日本写真史における新興写真と前衛写真(1994)

東京都写真美術館の企画に関連してNo.1992の終わりのところに書きましたが、日本写真史において新興写真と前衛写真とはどういう関係にあるのでしょうか? その辺りをもう少し書いてみます。

 

日本では、一般に、新興写真から前衛写真が生まれたというような捉え方をされていると思います。

しかし、新興写真がドイツの「ノイエ・フォト」を基にしているというのであれば、ノイエ・フォトは、ノイエザッハリッヒカイトやロトチェンコなどのロシア的なストレート・フォトグラフィと同時にフォトグラムやフォトモンタージュといった前衛的な表現もすでに含んでいます。その後に前衛的な表現が生まれたわけではないのです。

 

日本においても、伊奈信男の『写真に帰れ』(『光画』創刊号、1932年)では、新興写真に次の3つを含めています。

・対象の新しい美を表現しようとする写真

・時代の記録や生活の報告としての写真

・光による造形としての写真である。

1点と第3点は、ドイツの状況を踏まえてすでに前衛写真の萌芽をとらえています。やはり、新興写真の中から前衛写真は生まれたと考えてもよさそうです。ちなみに、残る第2点が報道写真となってくのでしょう。

 

それでは、どの時点というか、どの局面で、新興写真から前衛写真が生まれたのでしょうか? 新興写真と前衛写真の境界はどこにあるのでしょうか? 

もう少しわかりやすく、ただし、奇妙なことを書いてみますと、例えば、小石清の作品は、どこまでが新興写真でどこからが前衛写真なのでしょうか?

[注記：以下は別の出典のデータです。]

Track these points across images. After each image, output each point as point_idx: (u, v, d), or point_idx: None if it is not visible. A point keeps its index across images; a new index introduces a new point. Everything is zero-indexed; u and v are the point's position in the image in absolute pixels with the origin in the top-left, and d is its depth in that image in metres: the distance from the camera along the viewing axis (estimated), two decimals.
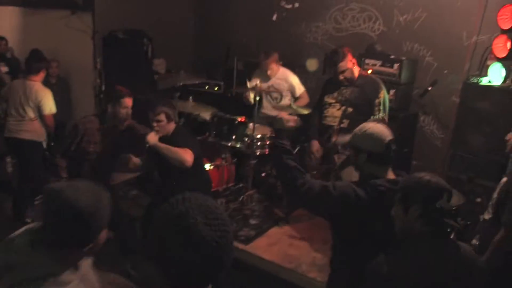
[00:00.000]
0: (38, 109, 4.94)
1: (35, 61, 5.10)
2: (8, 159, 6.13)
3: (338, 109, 4.16)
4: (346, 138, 2.84)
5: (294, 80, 5.46)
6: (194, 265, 1.30)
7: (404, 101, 5.44)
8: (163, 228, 1.34)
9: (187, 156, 3.72)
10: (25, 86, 4.94)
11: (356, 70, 4.16)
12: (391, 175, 2.49)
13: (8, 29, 7.05)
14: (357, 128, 2.61)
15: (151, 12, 6.95)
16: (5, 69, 6.42)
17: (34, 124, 4.96)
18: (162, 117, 3.89)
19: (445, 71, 5.54)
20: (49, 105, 4.97)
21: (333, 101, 4.21)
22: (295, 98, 5.34)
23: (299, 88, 5.46)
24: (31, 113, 4.94)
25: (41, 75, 5.05)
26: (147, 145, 3.82)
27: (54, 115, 5.10)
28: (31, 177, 5.11)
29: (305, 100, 5.38)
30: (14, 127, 4.95)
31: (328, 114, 4.23)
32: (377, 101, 4.01)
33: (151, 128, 3.92)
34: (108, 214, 1.77)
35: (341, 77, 4.09)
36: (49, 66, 5.51)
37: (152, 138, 3.84)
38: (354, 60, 4.16)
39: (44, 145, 5.17)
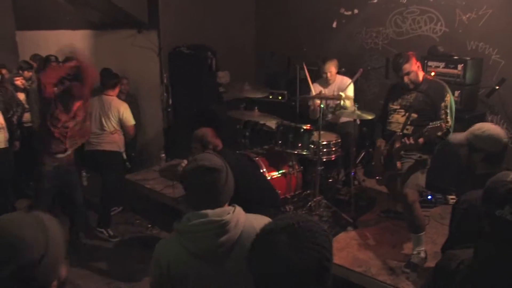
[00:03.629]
0: (119, 122, 5.31)
1: (111, 77, 5.49)
2: (83, 173, 6.53)
3: (403, 116, 4.13)
4: (459, 136, 2.81)
5: (350, 89, 5.49)
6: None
7: (470, 102, 5.36)
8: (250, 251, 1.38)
9: None
10: (103, 101, 5.31)
11: (421, 74, 4.15)
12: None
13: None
14: (476, 127, 2.67)
15: (214, 27, 7.22)
16: None
17: (114, 136, 5.33)
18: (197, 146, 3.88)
19: None
20: (130, 117, 5.36)
21: (398, 107, 4.19)
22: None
23: (350, 96, 5.48)
24: (111, 126, 5.29)
25: (117, 90, 5.46)
26: None
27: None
28: (112, 186, 5.47)
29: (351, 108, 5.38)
30: (95, 140, 5.30)
31: (393, 120, 4.22)
32: (443, 104, 3.95)
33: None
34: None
35: (406, 79, 4.06)
36: (120, 83, 5.85)
37: None
38: (418, 64, 4.14)
39: (124, 155, 5.53)
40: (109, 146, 5.32)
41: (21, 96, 6.18)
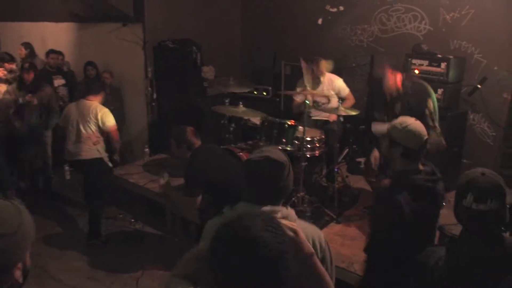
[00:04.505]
0: (99, 125, 5.01)
1: (96, 85, 5.28)
2: (66, 167, 6.45)
3: None
4: (381, 127, 2.82)
5: (339, 82, 5.57)
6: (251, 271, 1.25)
7: (453, 100, 5.43)
8: (220, 231, 1.34)
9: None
10: (82, 105, 5.04)
11: (398, 80, 4.19)
12: (420, 167, 2.60)
13: (64, 44, 7.49)
14: (398, 121, 2.66)
15: (199, 21, 7.18)
16: (61, 81, 6.83)
17: (93, 142, 5.05)
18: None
19: (495, 68, 5.48)
20: (111, 118, 5.06)
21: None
22: (342, 100, 5.42)
23: (345, 90, 5.57)
24: (89, 130, 5.00)
25: (99, 97, 5.16)
26: None
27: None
28: (98, 193, 5.21)
29: (351, 101, 5.46)
30: (74, 150, 5.06)
31: None
32: (426, 111, 3.98)
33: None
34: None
35: (388, 94, 4.18)
36: (104, 87, 5.64)
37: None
38: (394, 74, 4.19)
39: (106, 159, 5.23)
40: (88, 154, 5.04)
41: (3, 87, 6.08)
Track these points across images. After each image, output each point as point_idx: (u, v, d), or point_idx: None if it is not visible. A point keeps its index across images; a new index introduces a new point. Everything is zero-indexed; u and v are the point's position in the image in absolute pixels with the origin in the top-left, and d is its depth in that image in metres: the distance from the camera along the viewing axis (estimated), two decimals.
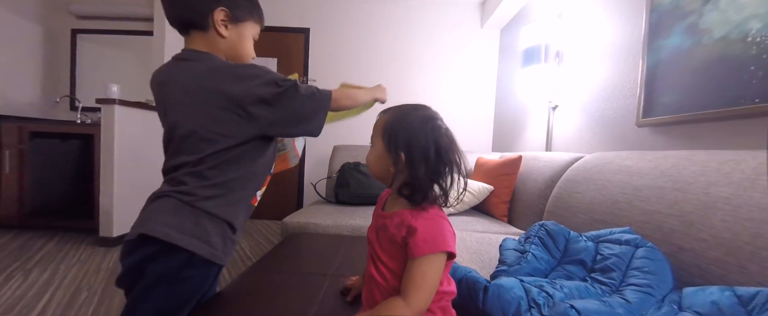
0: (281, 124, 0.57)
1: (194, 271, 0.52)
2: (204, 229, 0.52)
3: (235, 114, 0.54)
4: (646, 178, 0.76)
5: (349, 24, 2.59)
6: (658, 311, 0.49)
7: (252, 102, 0.54)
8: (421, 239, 0.40)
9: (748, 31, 0.76)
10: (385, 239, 0.45)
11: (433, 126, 0.44)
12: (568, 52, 1.56)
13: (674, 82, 0.97)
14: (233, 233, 0.58)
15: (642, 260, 0.58)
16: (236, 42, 0.61)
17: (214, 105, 0.53)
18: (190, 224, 0.51)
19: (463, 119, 2.58)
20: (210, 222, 0.53)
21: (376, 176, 0.48)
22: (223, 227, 0.55)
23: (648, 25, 1.07)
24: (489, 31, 2.55)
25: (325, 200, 1.73)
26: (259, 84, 0.55)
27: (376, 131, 0.47)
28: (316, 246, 0.99)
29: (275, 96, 0.55)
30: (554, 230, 0.74)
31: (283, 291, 0.64)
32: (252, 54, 0.65)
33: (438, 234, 0.41)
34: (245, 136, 0.55)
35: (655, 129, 1.06)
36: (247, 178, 0.58)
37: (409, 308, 0.39)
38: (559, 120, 1.62)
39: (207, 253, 0.52)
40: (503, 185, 1.41)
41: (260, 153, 0.60)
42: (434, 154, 0.42)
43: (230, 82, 0.54)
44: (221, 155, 0.54)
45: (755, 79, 0.75)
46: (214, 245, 0.53)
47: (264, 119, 0.55)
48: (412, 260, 0.41)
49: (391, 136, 0.44)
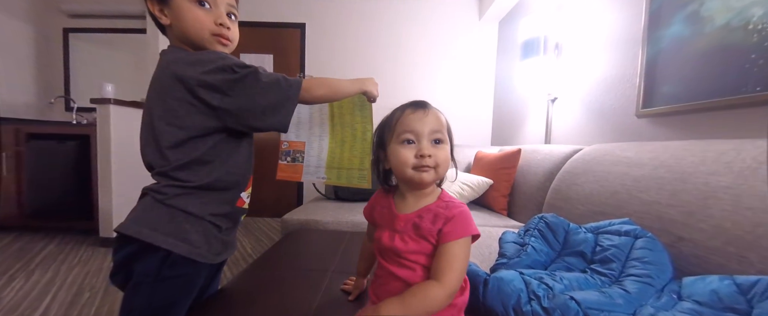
0: (243, 117, 0.51)
1: (176, 270, 0.50)
2: (180, 226, 0.50)
3: (189, 103, 0.50)
4: (646, 169, 0.76)
5: (346, 18, 2.56)
6: (658, 301, 0.49)
7: (203, 89, 0.49)
8: (458, 225, 0.42)
9: (749, 18, 0.75)
10: (414, 238, 0.44)
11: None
12: (568, 43, 1.54)
13: (674, 72, 0.96)
14: (219, 231, 0.55)
15: (641, 250, 0.58)
16: (179, 24, 0.53)
17: (172, 96, 0.50)
18: (166, 221, 0.49)
19: (462, 113, 2.57)
20: (187, 220, 0.51)
21: (441, 176, 0.46)
22: (205, 225, 0.53)
23: (648, 14, 1.06)
24: (487, 24, 2.52)
25: (325, 197, 1.73)
26: (210, 70, 0.49)
27: (445, 130, 0.46)
28: (316, 243, 0.99)
29: (229, 83, 0.49)
30: (554, 223, 0.74)
31: (284, 288, 0.64)
32: (207, 25, 0.53)
33: (469, 219, 0.43)
34: (202, 128, 0.51)
35: (655, 120, 1.06)
36: (223, 179, 0.54)
37: (443, 288, 0.39)
38: (558, 112, 1.61)
39: (185, 251, 0.50)
40: (502, 179, 1.41)
41: (233, 151, 0.55)
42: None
43: (183, 68, 0.50)
44: (186, 152, 0.51)
45: (756, 67, 0.74)
46: (193, 243, 0.51)
47: (222, 111, 0.50)
48: (444, 245, 0.41)
49: (450, 132, 0.47)
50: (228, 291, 0.64)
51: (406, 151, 0.44)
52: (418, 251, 0.43)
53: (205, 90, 0.49)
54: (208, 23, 0.53)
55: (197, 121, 0.50)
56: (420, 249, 0.43)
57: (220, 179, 0.53)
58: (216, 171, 0.53)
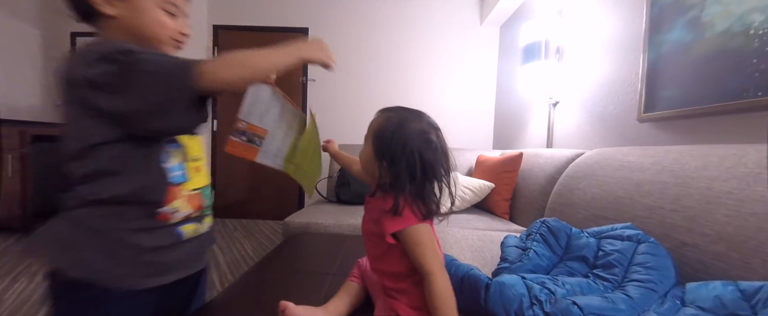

1933年刊行の『初夏神経』は一般的には日本の新興写真の記念碑的な作品集とされています。

では1936年の「泥酔夢・疲労感」は?

https://museumcollection.tokyo/works/82588/

1938年の「燐素」や「冬眠」や「叫喚」は?

https://museumcollection.tokyo/works/83782/

https://museumcollection.tokyo/works/83785/

https://museumcollection.tokyo/works/83788/

1940年の「半世界」のシリーズは?

https://museumcollection.tokyo/?s=%E5%B0%8F%E7%9F%B3%E6%B8%85++%E5%8D%8A%E4%B8%96%E7%95%8C

 

こう具体的に見てくると、「いやそもそも、『初夏神経』が前衛写真なのではないか?」という疑問すらわいてきませんでしょうか? ただ、ここで申し上げたいのは、結論としては、新興写真と前衛写真の境界は曖昧であるというだけではなく、やはり区分できないのではないかということです。これが、現時点での当方の立場です。

 

さて、東京都写真美術館の企画では、その境界をどこに引いてくるでしょうか? あるいは、線を引かないかもしれません。いずれにしても、楽しみです。